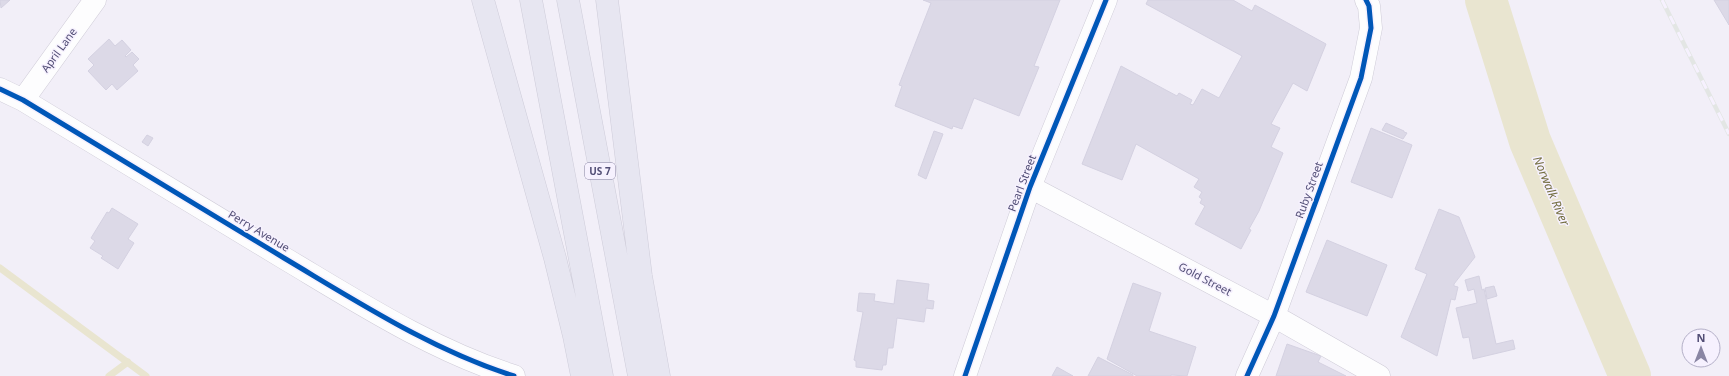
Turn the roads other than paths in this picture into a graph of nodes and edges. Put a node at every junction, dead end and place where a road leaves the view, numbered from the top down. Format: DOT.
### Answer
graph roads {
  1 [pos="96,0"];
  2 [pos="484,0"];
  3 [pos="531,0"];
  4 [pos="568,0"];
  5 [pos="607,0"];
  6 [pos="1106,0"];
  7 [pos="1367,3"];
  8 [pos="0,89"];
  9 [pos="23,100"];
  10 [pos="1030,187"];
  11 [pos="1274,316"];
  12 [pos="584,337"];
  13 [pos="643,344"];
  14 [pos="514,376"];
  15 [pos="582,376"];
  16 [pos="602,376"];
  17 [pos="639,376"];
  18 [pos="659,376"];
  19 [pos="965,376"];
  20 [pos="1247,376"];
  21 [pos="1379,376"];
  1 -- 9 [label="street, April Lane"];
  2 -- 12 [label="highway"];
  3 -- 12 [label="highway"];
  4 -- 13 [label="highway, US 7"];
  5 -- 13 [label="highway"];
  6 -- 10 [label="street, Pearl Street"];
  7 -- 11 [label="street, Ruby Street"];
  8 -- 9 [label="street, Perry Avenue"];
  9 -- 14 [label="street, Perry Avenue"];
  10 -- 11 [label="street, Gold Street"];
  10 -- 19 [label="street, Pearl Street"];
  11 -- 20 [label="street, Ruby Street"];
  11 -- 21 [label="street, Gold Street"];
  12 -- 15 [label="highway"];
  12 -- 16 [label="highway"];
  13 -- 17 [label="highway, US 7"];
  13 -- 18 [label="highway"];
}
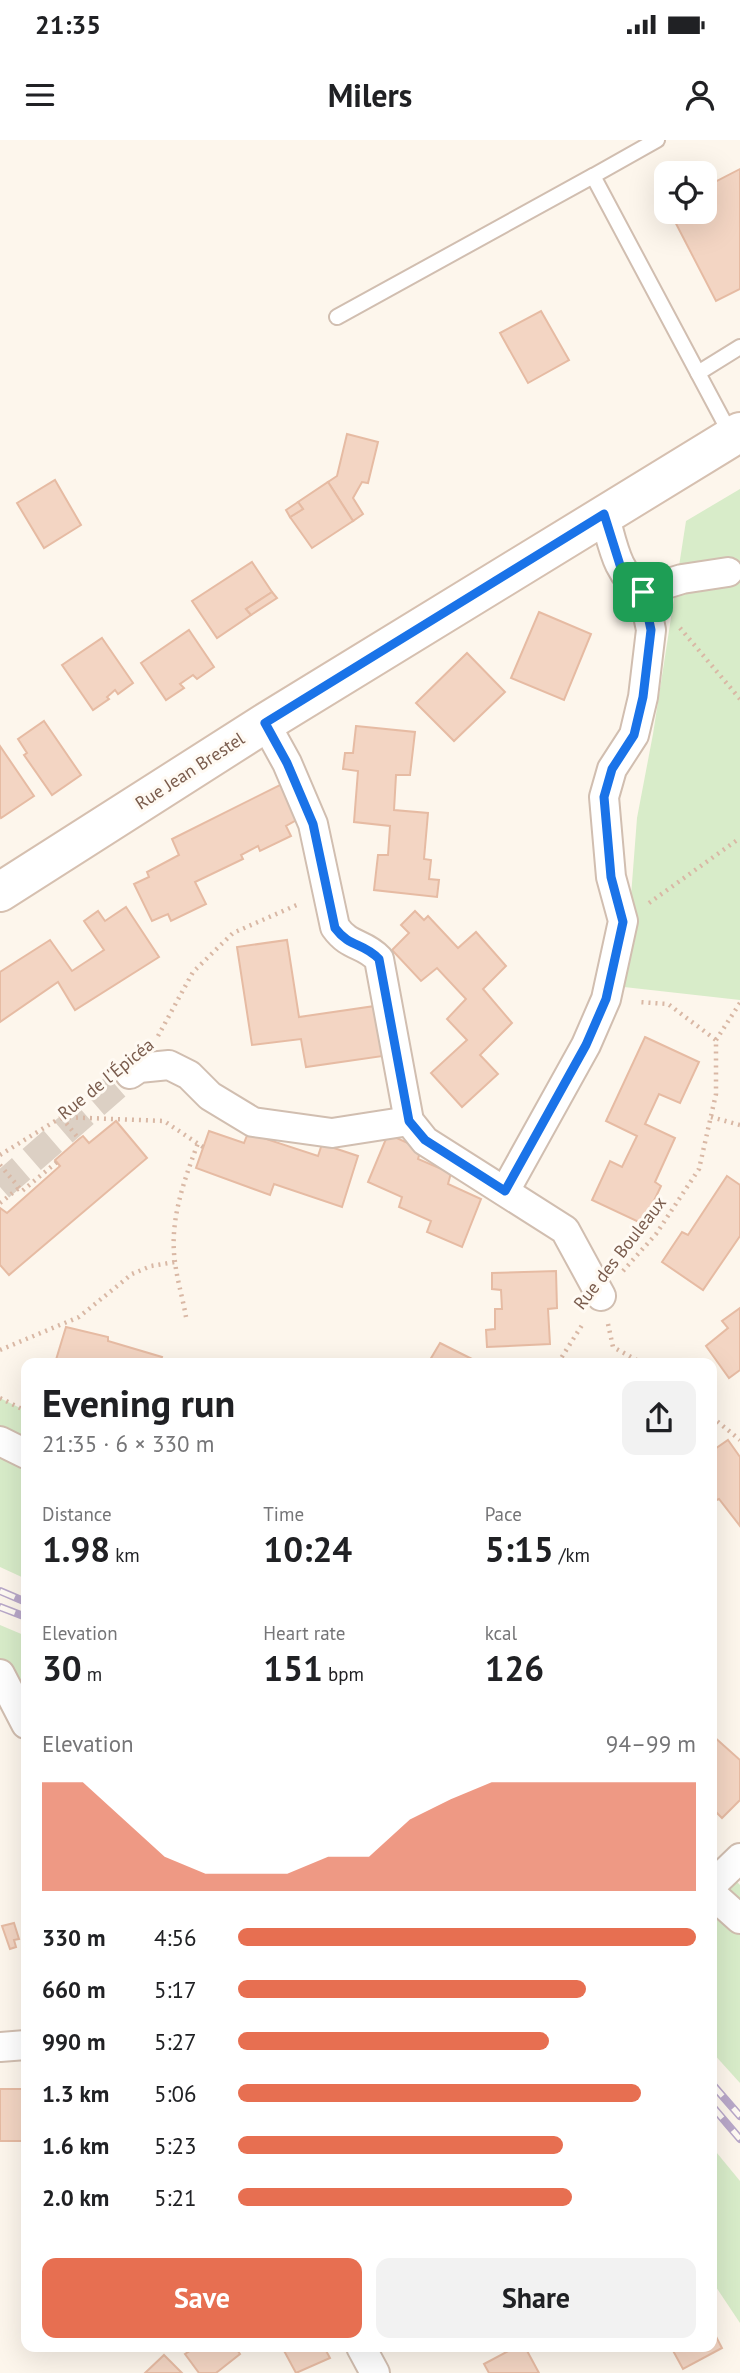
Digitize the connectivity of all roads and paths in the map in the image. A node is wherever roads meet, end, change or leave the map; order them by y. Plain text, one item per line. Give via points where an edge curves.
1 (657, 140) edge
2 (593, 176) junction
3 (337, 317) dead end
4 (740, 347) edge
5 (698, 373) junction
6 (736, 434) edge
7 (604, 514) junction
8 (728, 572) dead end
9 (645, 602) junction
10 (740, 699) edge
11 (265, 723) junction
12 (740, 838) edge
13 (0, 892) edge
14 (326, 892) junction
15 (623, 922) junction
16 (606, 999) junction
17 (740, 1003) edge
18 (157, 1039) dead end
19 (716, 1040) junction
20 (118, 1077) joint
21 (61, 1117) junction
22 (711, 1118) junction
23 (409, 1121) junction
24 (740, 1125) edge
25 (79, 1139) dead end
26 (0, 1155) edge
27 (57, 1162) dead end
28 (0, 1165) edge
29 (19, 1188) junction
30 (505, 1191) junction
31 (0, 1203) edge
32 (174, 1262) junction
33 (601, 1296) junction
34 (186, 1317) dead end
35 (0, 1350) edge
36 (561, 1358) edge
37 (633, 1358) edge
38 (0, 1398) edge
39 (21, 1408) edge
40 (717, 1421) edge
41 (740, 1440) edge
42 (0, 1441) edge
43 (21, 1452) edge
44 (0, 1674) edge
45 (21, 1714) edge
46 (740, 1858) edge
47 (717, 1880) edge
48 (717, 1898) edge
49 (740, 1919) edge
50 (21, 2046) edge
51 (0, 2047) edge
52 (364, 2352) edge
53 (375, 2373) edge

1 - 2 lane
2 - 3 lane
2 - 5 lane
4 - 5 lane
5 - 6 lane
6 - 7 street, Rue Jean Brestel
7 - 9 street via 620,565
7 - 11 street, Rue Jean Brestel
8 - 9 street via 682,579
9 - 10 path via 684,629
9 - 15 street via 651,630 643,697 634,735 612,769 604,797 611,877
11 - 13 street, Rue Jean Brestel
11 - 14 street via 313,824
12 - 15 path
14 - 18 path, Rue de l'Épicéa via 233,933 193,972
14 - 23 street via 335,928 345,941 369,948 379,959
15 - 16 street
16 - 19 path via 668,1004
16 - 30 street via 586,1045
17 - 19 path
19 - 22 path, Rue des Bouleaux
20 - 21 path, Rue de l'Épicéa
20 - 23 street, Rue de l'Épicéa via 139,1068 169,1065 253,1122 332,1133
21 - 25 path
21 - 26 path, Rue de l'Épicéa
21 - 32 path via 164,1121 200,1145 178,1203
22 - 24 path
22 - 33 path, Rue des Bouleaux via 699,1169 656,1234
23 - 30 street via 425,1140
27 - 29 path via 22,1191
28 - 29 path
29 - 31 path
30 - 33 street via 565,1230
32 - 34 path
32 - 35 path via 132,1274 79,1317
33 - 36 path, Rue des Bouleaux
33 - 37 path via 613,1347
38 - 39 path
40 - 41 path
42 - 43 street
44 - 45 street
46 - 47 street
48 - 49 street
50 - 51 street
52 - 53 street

====================

» **Task requirements**
Pictures in the listing above must be skipped; everything else should be copied exactly.

» **Output for this exercise**
Turn the roads other than paths in this picture into a graph of nodes and edges. Put a node at every junction, dead end and place where a road leaves the view, numbered from the top down. Format: DOT.
### Answer
graph roads {
  1 [pos="96,0"];
  2 [pos="484,0"];
  3 [pos="531,0"];
  4 [pos="568,0"];
  5 [pos="607,0"];
  6 [pos="1106,0"];
  7 [pos="1367,3"];
  8 [pos="0,89"];
  9 [pos="23,100"];
  10 [pos="1030,187"];
  11 [pos="1274,316"];
  12 [pos="584,337"];
  13 [pos="643,344"];
  14 [pos="514,376"];
  15 [pos="582,376"];
  16 [pos="602,376"];
  17 [pos="639,376"];
  18 [pos="659,376"];
  19 [pos="965,376"];
  20 [pos="1247,376"];
  21 [pos="1379,376"];
  1 -- 9 [label="street, April Lane"];
  2 -- 12 [label="highway"];
  3 -- 12 [label="highway"];
  4 -- 13 [label="highway, US 7"];
  5 -- 13 [label="highway"];
  6 -- 10 [label="street, Pearl Street"];
  7 -- 11 [label="street, Ruby Street"];
  8 -- 9 [label="street, Perry Avenue"];
  9 -- 14 [label="street, Perry Avenue"];
  10 -- 11 [label="street, Gold Street"];
  10 -- 19 [label="street, Pearl Street"];
  11 -- 20 [label="street, Ruby Street"];
  11 -- 21 [label="street, Gold Street"];
  12 -- 15 [label="highway"];
  12 -- 16 [label="highway"];
  13 -- 17 [label="highway, US 7"];
  13 -- 18 [label="highway"];
}
Digitize the connectivity of all roads and paths in the map in the image. A node is wherever roads meet, end, change or leave the map; order them by y. Plain text, one item per line. Give via points where an edge curves.
1 (657, 140) edge
2 (593, 176) junction
3 (337, 317) dead end
4 (740, 347) edge
5 (698, 373) junction
6 (736, 434) edge
7 (604, 514) junction
8 (728, 572) dead end
9 (645, 602) junction
10 (740, 699) edge
11 (265, 723) junction
12 (740, 838) edge
13 (0, 892) edge
14 (326, 892) junction
15 (623, 922) junction
16 (606, 999) junction
17 (740, 1003) edge
18 (157, 1039) dead end
19 (716, 1040) junction
20 (118, 1077) joint
21 (61, 1117) junction
22 (711, 1118) junction
23 (409, 1121) junction
24 (740, 1125) edge
25 (79, 1139) dead end
26 (0, 1155) edge
27 (57, 1162) dead end
28 (0, 1165) edge
29 (19, 1188) junction
30 (505, 1191) junction
31 (0, 1203) edge
32 (174, 1262) junction
33 (601, 1296) junction
34 (186, 1317) dead end
35 (0, 1350) edge
36 (561, 1358) edge
37 (633, 1358) edge
38 (0, 1398) edge
39 (21, 1408) edge
40 (717, 1421) edge
41 (740, 1440) edge
42 (0, 1441) edge
43 (21, 1452) edge
44 (0, 1674) edge
45 (21, 1714) edge
46 (740, 1858) edge
47 (717, 1880) edge
48 (717, 1898) edge
49 (740, 1919) edge
50 (21, 2046) edge
51 (0, 2047) edge
52 (364, 2352) edge
53 (375, 2373) edge

1 - 2 lane
2 - 3 lane
2 - 5 lane
4 - 5 lane
5 - 6 lane
6 - 7 street, Rue Jean Brestel
7 - 9 street via 620,565
7 - 11 street, Rue Jean Brestel
8 - 9 street via 682,579
9 - 10 path via 684,629
9 - 15 street via 651,630 643,697 634,735 612,769 604,797 611,877
11 - 13 street, Rue Jean Brestel
11 - 14 street via 313,824
12 - 15 path
14 - 18 path, Rue de l'Épicéa via 233,933 193,972
14 - 23 street via 335,928 345,941 369,948 379,959
15 - 16 street
16 - 19 path via 668,1004
16 - 30 street via 586,1045
17 - 19 path
19 - 22 path, Rue des Bouleaux
20 - 21 path, Rue de l'Épicéa
20 - 23 street, Rue de l'Épicéa via 139,1068 169,1065 253,1122 332,1133
21 - 25 path
21 - 26 path, Rue de l'Épicéa
21 - 32 path via 164,1121 200,1145 178,1203
22 - 24 path
22 - 33 path, Rue des Bouleaux via 699,1169 656,1234
23 - 30 street via 425,1140
27 - 29 path via 22,1191
28 - 29 path
29 - 31 path
30 - 33 street via 565,1230
32 - 34 path
32 - 35 path via 132,1274 79,1317
33 - 36 path, Rue des Bouleaux
33 - 37 path via 613,1347
38 - 39 path
40 - 41 path
42 - 43 street
44 - 45 street
46 - 47 street
48 - 49 street
50 - 51 street
52 - 53 street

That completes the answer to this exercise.